How this skill works

The skill computes per-cell metrics (n_genes, total_counts, percent mitochondrial) and per-gene detection rates, applies configurable filters to remove empty droplets, doublets, and dying cells, then stores raw counts before normalization. It supports library-size normalization plus log transform (Scanpy) or LogNormalize/SCTransform (Seurat), selects highly variable genes (HVGs), and scales or regress out confounders (e.g., percent.mt, total_counts).
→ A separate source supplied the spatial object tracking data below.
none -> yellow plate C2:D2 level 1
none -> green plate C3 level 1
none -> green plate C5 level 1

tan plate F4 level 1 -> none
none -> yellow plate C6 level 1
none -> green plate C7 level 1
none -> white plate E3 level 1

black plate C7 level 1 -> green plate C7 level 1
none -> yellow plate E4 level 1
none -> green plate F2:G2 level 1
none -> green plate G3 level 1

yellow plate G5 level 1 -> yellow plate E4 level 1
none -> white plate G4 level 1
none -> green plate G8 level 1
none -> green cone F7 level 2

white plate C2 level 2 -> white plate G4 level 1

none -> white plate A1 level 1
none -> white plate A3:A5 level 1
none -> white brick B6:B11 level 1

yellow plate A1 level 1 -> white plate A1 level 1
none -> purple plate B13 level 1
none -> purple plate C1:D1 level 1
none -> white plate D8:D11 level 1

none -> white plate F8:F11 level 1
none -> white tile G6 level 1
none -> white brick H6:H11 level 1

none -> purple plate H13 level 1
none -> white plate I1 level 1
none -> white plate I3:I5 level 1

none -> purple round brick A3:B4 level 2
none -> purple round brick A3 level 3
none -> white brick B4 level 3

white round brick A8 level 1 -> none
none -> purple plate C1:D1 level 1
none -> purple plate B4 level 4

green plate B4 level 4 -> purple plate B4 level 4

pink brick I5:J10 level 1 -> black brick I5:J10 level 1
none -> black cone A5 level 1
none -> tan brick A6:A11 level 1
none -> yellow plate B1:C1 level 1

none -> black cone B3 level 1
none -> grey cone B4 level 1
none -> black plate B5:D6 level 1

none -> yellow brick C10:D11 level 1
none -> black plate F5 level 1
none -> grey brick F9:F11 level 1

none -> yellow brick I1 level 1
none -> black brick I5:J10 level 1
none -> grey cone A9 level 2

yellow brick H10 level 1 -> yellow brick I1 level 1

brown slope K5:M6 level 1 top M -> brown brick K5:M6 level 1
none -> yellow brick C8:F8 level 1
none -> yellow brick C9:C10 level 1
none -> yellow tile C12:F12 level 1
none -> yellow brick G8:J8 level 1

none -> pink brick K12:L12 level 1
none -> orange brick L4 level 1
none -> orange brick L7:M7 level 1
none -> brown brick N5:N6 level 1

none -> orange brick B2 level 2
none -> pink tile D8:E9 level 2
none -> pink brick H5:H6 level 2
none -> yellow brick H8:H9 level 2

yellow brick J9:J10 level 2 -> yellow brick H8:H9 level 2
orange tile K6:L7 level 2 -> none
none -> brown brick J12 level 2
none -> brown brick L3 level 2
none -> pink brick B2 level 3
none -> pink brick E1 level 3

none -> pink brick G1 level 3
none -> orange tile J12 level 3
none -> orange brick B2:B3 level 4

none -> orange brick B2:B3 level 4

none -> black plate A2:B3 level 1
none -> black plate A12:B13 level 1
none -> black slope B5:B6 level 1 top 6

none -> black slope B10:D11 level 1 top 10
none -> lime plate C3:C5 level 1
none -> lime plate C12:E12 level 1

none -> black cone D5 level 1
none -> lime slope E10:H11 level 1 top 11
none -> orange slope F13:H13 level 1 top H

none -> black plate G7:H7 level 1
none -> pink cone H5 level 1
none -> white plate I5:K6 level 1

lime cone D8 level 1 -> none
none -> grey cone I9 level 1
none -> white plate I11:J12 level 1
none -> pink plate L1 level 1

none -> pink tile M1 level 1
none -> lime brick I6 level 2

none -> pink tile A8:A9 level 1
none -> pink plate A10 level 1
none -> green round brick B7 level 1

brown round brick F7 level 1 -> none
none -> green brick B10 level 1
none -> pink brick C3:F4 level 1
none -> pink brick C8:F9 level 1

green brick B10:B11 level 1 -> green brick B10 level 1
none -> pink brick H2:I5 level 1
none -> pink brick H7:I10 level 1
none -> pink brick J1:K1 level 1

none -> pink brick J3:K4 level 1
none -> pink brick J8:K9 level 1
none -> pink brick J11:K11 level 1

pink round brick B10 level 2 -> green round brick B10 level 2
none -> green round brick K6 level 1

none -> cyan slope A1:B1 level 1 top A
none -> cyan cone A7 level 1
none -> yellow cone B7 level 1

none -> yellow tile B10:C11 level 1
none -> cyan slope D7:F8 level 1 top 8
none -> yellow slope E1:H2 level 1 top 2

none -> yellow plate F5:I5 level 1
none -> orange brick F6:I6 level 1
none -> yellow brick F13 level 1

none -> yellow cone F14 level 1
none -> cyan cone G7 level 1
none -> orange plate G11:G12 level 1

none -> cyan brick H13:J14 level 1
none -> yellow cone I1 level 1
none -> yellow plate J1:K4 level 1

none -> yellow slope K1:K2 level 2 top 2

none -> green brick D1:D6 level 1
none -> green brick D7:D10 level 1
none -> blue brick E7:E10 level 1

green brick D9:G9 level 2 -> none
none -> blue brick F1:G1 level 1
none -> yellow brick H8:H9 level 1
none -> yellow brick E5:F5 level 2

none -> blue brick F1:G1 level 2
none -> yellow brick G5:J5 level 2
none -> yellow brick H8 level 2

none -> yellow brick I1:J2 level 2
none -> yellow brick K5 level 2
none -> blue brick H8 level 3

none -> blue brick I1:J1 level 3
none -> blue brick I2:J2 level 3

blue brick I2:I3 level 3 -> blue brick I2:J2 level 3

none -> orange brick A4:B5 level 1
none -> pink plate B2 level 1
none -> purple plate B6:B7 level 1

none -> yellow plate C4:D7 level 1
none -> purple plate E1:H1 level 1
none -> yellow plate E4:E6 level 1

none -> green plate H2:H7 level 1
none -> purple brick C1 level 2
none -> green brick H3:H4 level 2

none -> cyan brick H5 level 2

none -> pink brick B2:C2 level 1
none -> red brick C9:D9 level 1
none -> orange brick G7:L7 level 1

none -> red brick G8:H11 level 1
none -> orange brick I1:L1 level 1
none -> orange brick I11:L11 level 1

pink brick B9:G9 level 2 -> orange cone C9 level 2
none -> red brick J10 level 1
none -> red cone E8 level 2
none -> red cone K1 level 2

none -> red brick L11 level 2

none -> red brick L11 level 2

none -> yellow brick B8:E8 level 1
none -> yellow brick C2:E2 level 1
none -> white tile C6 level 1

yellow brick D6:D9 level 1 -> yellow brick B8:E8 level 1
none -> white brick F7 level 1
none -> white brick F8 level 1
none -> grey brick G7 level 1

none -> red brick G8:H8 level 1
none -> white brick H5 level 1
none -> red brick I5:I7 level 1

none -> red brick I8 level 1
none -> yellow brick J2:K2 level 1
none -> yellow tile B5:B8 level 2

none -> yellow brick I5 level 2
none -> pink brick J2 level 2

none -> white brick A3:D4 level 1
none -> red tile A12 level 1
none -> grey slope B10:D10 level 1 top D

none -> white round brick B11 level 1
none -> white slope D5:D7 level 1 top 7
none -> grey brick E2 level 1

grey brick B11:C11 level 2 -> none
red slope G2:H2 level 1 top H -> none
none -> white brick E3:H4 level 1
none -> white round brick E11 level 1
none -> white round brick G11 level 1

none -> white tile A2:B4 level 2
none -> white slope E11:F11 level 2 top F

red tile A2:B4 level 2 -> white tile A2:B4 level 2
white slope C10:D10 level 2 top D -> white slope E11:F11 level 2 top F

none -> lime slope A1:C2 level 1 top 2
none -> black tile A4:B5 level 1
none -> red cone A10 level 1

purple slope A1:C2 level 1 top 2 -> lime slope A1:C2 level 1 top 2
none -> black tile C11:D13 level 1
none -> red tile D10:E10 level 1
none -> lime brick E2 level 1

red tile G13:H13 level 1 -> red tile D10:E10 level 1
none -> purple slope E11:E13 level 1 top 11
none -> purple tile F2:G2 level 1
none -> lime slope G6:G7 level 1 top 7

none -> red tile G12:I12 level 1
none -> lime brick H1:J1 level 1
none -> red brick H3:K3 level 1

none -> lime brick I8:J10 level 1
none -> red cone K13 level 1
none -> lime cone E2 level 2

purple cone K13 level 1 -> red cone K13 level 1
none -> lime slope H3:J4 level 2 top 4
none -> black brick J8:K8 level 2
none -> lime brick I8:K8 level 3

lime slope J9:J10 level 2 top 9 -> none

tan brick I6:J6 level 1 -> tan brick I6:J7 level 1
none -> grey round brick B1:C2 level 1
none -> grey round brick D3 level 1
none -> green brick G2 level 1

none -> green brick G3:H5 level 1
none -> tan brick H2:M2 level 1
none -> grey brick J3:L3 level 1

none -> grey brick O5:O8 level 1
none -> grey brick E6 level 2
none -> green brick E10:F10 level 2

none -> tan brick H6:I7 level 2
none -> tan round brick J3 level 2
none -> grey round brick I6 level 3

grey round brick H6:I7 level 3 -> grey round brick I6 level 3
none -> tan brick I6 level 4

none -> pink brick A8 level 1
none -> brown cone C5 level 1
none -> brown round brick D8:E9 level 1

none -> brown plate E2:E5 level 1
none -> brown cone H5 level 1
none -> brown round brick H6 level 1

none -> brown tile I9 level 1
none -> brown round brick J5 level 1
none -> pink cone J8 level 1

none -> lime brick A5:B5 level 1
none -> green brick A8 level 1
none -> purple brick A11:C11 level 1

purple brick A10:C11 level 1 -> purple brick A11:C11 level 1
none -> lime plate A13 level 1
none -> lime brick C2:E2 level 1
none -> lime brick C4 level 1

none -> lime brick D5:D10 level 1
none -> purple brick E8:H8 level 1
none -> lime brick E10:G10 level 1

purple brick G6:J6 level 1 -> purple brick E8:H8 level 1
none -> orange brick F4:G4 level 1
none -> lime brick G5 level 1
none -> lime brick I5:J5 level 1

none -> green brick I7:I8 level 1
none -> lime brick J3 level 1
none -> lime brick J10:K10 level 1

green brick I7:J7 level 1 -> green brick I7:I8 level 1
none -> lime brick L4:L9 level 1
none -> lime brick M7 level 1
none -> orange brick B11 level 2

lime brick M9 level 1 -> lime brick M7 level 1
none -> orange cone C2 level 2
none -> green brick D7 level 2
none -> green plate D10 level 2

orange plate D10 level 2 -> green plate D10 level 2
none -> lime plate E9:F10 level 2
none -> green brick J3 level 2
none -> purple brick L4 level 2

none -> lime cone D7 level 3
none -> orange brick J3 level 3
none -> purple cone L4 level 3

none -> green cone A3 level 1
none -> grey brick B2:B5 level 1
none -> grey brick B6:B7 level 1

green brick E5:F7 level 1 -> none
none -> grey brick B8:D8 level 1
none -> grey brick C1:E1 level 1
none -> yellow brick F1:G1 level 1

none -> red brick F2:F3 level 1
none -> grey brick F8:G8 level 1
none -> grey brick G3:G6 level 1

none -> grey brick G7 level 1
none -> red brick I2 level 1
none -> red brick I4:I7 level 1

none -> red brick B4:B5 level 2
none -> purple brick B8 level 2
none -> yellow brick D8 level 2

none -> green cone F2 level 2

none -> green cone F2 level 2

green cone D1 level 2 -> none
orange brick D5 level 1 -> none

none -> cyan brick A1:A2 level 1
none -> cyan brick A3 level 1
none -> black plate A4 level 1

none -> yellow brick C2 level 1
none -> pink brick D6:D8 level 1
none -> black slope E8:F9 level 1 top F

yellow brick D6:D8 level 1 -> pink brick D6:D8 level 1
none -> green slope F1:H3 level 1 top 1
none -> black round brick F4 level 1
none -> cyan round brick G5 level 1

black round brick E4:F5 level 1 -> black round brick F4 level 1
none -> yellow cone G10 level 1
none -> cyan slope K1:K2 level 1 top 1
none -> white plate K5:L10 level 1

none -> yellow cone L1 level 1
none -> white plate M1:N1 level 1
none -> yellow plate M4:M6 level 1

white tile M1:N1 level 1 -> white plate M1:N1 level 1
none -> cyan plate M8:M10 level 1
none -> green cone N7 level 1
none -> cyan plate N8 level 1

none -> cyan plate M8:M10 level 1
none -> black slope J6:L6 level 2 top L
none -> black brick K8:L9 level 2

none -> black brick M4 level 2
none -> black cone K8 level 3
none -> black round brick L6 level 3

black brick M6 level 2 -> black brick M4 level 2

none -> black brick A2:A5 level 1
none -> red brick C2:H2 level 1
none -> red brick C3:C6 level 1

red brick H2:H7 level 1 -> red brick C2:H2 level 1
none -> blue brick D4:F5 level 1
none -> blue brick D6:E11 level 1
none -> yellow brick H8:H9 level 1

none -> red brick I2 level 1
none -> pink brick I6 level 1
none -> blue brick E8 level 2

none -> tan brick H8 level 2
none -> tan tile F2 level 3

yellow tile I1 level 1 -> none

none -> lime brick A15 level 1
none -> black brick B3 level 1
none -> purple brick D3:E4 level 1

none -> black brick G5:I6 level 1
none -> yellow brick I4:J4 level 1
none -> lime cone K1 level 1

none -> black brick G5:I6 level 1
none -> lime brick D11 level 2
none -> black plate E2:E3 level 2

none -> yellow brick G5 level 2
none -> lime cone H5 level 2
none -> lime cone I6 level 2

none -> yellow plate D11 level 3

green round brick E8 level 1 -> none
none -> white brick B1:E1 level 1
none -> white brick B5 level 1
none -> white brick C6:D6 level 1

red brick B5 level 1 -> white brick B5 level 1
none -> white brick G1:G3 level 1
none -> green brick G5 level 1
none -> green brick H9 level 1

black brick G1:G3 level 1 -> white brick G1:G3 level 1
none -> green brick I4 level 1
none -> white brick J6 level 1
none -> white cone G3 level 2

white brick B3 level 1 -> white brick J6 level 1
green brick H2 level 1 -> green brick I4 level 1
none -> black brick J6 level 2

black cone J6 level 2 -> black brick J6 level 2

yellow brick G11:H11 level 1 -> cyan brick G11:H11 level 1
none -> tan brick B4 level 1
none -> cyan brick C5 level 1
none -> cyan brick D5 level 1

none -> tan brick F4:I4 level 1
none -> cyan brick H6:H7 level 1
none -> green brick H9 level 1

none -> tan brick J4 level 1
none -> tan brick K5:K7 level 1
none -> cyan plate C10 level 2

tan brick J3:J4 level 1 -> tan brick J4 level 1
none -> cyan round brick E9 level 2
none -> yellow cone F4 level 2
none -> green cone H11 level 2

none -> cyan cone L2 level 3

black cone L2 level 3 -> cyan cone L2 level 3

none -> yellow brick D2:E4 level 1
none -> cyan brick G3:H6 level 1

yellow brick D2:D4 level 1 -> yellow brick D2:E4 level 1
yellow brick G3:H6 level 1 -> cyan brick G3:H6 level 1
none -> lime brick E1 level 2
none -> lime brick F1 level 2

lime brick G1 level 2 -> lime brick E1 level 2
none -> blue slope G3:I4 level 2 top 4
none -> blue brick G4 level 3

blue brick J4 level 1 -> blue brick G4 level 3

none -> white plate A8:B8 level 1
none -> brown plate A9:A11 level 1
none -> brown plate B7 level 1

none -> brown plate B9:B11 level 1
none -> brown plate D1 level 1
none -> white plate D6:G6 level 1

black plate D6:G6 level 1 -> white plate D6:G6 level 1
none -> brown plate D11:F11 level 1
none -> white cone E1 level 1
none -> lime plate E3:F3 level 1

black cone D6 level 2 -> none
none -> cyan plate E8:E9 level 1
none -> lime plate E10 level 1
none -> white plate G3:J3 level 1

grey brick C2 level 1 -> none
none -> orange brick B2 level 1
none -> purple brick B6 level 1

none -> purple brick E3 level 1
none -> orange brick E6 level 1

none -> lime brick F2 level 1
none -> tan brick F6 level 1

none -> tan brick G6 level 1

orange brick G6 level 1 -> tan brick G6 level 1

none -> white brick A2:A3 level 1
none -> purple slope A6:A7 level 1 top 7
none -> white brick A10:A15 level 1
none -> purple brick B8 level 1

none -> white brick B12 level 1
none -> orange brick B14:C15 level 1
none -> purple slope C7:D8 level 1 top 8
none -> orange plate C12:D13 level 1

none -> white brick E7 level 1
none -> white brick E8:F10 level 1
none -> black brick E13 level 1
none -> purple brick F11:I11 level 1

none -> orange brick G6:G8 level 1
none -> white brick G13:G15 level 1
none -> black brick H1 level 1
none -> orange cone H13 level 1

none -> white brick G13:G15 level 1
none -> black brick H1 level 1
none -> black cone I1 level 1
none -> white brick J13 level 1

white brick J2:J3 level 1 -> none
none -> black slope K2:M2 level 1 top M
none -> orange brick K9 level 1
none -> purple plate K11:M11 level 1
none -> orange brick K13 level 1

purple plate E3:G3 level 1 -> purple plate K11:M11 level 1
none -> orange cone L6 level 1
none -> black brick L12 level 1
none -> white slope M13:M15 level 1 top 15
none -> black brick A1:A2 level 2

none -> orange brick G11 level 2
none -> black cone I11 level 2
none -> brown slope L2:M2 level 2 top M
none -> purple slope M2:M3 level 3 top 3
Example end-to-end pipelines are included for both Scanpy and Seurat.

When to use it

  • After loading raw 10X or count matrix data and before dimensionality reduction or clustering
  • When removing low-quality cells, doublets, or cells with high mitochondrial content
  • To normalize library sizes and stabilize variance for downstream modeling
  • When selecting highly variable genes to reduce features for PCA/UMAP
  • If you need to regress out technical confounders such as total counts or percent.mt

Best practices

  • Inspect QC distributions (violin and scatter plots) before choosing filtering cutoffs
  • Store raw counts (adata.raw or adata.layers['counts'] / Seurat@assays$RNA@counts) before normalization
  • Adjust QC thresholds by tissue, protocol, and sequencing depth (typical min_genes 200, max_mt 5–20%)
  • Prefer SCTransform for Seurat when you want an integrated normalize+HVG+scale workflow
  • Check package versions and adapt function arguments to the installed API if signatures differ

Example use cases

  • Preprocess a 10X dataset: compute QC, filter cells, normalize, select top 2,000 HVGs, scale, then run PCA
  • Quick Scanpy pipeline for exploratory analysis: filter low-quality cells, log-normalize, and subset to HVGs
  • Seurat SCTransform workflow for robust normalization and regression of percent.mt
  • Store raw counts in adata.raw or Seurat object to enable later differential expression on raw data
  • Regress out library size and mitochondrial fraction before clustering to reduce technical bias

FAQ

What QC thresholds should I use?

Typical starting points are min_genes = 200, max_genes 2,500–5,000, and max_mt 5–20%. Adjust based on tissue type, cell size, and sequencing depth and validate by inspecting QC plots.

When should I use SCTransform versus LogNormalize?

SCTransform is recommended for many workflows because it performs variance-stabilizing normalization, HVG selection, and scaling in one step. Use LogNormalize for simpler or legacy pipelines.